Mas para evitar que a ciência continue a fazer de tola a hierarquia "infalível" da Igreja Católica, o papa admoestou os teólogos católicos a consultarem os cientistas antes de interpretarem as Escrituras. No entanto, o apóstolo Pedro, que os católicos insistem ter sido o primeiro papa, declarou que as Escrituras foram inspiradas pelo Espírito Santo (II Pedro 1:21). Certamente o Espírito Santo não precisa da ajuda dos cientistas. No fundo, o que alguns querem dizer é que se a Bíblia não é infalível quando fala do que pertence ao campo da ciência, por que confiar nela no que diz respeito a Deus e à salvação? Edward Daschbach, um sacerdote católico, explica que tomar a Bíblia literalmente exigiria admitir que a mulher que se assenta sobre a besta em Apocalipse 17 é a Igreja Católica Romana. Embora essa passagem tenha um caráter profético e simbólico (completamente diferente dos relatos de acontecimentos factuais e históricos, por exemplo), admitir isso seria dar o braço a torcer! Ele escreve:
“A Igreja, portanto, não aceita... a interpretação literal dos primeiros capítulos do livro de Gênesis... Quando os que advogam o criacionismo aplicam suas ferramentas fundamentalistas a este último livro [Apocalipse], a Igreja muitas vezes se torna alvo de veementes ataques”.
A bem da verdade, em nenhum lugar da Bíblia se afirma que o Sol gira em torno da Terra. Mas, por outro lado, a Bíblia declara com todas as letras que a Terra é “redonda”:
Isaías 40:22 afirma que E Ele (Deus), o que está assentado sobre o círculo da terra, cujos moradores são para ele como gafanhotos...”.
Há 3500 anos, a Bíblia já informava aos homens que a Terra está flutuando no espaço sideral. Jó 26:7 diz que Ele (Deus) estende o norte sobre o vazio; e suspende a terra sobre o nada”. mas aí aparecem de novo os pseudo-intelectuais para dizer que a interpretação está errada, que "redondeza" não quer dizer que a Terra é redonda, e que "o norte", "o vazio", "suspensa sobre o nada" não querem dizer que a Terra flutua no espaço!

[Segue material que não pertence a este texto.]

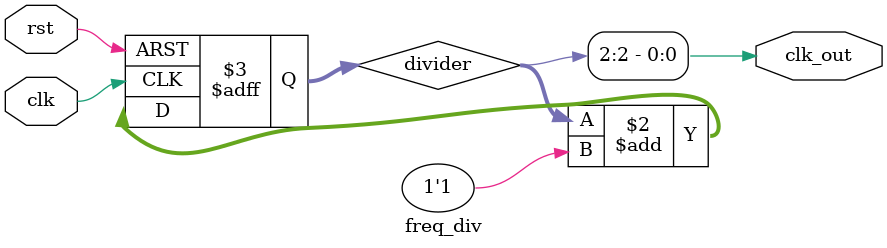
<source format=v>
module freq_div(clk, rst, clk_out);
	parameter	EXP = 3;
	// divided by default power(2, 3)
	
	input 	clk, rst;
	output 	clk_out;

	reg  [EXP-1:0] divider;

	assign clk_out = divider[EXP-1];

	always @(posedge clk or posedge rst) begin
		if (rst)
	   		divider = {EXP {1'b0}}; 
	   	else
			divider = divider + 1'b1; 
	end // always
endmodule

</source>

Mas apesar disso, ou talvez por causa disso, isto é, por dar mais crédito aos mitos sobre a Bíblia do que à própria Bíblia, a igreja católica considera que a Escritura possui erros. O Concílio Vaticano II declara: "Afirmarmos que a Bíblia é livre de erro naquilo que pertence à verdade religiosa revelada para nossa salvação. Não é necessariamente livre de erro em outros assuntos (por exemplo, ciências naturais)" (grifo nosso).
Isso não é uma questão trivial. Se o relato da criação em Gênesis não é digno de confiança, o restante da Bíblia também não pode ser confiável, pois depende desse relato. Além disso, prova-se que Cristo não era realmente Deus, mas um mero mortal que, tolamente, interpretou literalmente a história de Adão e Eva (Mateus 19:4-5), e não pode, portanto, ser nosso Salvador. O periódico The American Atheist [O Ateu Americano] sabe muito bem qual é a questão: "Destruam-se Adão e Eva e o pecado original, e nos escombros se encontrarão os restos mortais do Filho de Deus, eliminando-se assim qualquer significado para sua morte”. Leia mais sobre o que significa isto neste link.
E você, de que lado ficará?
Crerá em Jesus, que citou literal e cabalmente fatos e personagens que os “modernos” consideram lendários (Adão e Eva, Noé e o dilúvio, Jonas e o grande peixe), ou prefere seguir a afirmação do homem “infalível” de que a Bíblia possui erros e portanto não é digna de crédito?